3. Grounds of Appeal and the Effect of their Estimate

A) Reasons for Violation of Law

  • 849.1. Violation of substantive criminal injunction or other legal authority of the same character that should be seen in law enforcement penal. It supposes respect to the facts. It allows attacking the legal assessment of them, the proper application of criminal law, or other penal standards to which the criminal standard refers.
  • 849.2. Error of fact in the assessment of evidence obtained by documents entered in the procedure. Its origin is very restricted since the appeal should not allow an assessment of evidence of tried to alter the facts that made by the court. The document may not have been generated in the procedure (the statements are not documented or pre-constituted evidence). The document must demonstrate a relevant fact is undoubted, that cannot be put in doubt by other evidence, so the error of the sentence must be clear and visible.
  • If successful, the action for violation of law, the sentence is void, and the right to proceed according to (902) will be given.

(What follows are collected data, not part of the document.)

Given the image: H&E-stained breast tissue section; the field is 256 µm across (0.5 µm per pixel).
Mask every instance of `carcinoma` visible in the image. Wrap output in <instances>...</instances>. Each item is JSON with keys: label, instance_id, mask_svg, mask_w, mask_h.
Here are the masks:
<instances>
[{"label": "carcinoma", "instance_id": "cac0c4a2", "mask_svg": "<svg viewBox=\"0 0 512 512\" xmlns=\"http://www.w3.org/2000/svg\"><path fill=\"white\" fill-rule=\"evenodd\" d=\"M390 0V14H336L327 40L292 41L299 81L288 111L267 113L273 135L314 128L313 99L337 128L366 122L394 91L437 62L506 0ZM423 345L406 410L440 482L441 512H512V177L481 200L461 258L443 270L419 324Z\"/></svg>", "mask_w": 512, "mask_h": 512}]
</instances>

B) Reasons for a Breach of Article 850 (Violation of Procedural Formalities)

  • Relating to the Test:
    • 850.1 – Denial undue any evidence.
    • 850.3 and 4 – Denied improper questions to a witness, evidence is required to appear as a witness or transcendent so that hypothetically could be decisive in determining a relevant fact, that objection has been made, which had entered or tried to enter their time to make ends.
  • Relating to the Trial:
    • 850.2 – Lack of summons in any of the parties: It is an obvious cause of helplessness.
    • 850.5 – When a defendant has not appeared duly summoned and has decided to continue the trial for the other: It must have created a real risk of conflicting decisions.